SOURCE EXTRACT:

I think we have a "policy" on Tegra that the DMA API will never allocate 
using the IOMMU (Thierry can elaborate on this), which is why I wrote 
the code with that assumption. Essentially, we have made the DMA API 
into the API that allocates CPU-visible memory.

Considering that, I'm wondering if we can just have a temporary local 
dma_addr_t and then cast that to phys_addr_t, combined with a good comment?

Cheers,
Mikko.

> Fixes: 404bfb78daf3 ("gpu: host1x: Add IOMMU support")
> Signed-off-by: Arnd Bergmann <arnd at arndb.de>
> ---
>  drivers/gpu/host1x/cdma.c | 26 ++++++++++----------------
>  drivers/gpu/host1x/cdma.h |  1 +
>  2 files changed, 11 insertions(+), 16 deletions(-)

[Collected data entries]

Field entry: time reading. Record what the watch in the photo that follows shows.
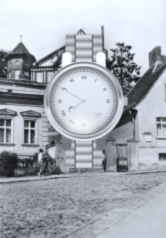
7:50
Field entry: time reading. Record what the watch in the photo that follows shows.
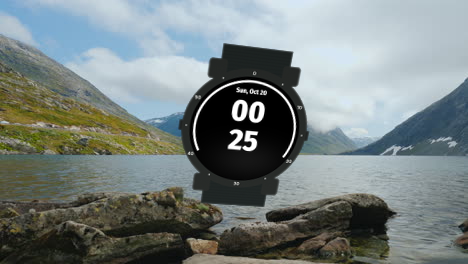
0:25
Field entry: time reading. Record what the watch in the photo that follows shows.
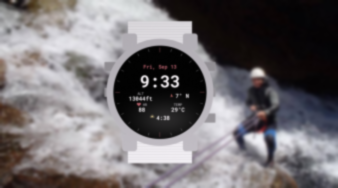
9:33
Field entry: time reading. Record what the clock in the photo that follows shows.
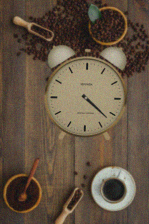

TASK 1: Write out the part of the host1x DMA reply starting at "I think we have" and ending at "a good comment?".
TASK 2: Extend the host1x DMA reply, picking up after its final line.
The listing has no role in any of this.

WRITTEN ANSWER 1:
I think we have a "policy" on Tegra that the DMA API will never allocate 
using the IOMMU (Thierry can elaborate on this), which is why I wrote 
the code with that assumption. Essentially, we have made the DMA API 
into the API that allocates CPU-visible memory.

Considering that, I'm wondering if we can just have a temporary local 
dma_addr_t and then cast that to phys_addr_t, combined with a good comment?

WRITTEN ANSWER 2:
>
> diff --git a/drivers/gpu/host1x/cdma.c b/drivers/gpu/host1x/cdma.c
> index 28541b280739..286edeca7ba1 100644
> --- a/drivers/gpu/host1x/cdma.c
> +++ b/drivers/gpu/host1x/cdma.c
> @@ -59,7 +59,7 @@ static void host1x_pushbuffer_destroy(struct push_buffer *pb)
>  		free_iova(&host1x->iova, iova_pfn(&host1x->iova, pb->dma));
>  	}
>
> -	dma_free_wc(host1x->dev, pb->alloc_size, pb->mapped, pb->phys);
> +	dma_free_wc(host1x->dev, pb->alloc_size, pb->mapped, pb->alloc);
>
>  	pb->mapped = NULL;
>  	pb->phys = 0;
> @@ -81,20 +81,21 @@ static int host1x_pushbuffer_init(struct push_buffer *pb)
>  	pb->size = HOST1X_PUSHBUFFER_SLOTS * 8;
>
>  	size = pb->size + 4;
> +	if (host1x->domain)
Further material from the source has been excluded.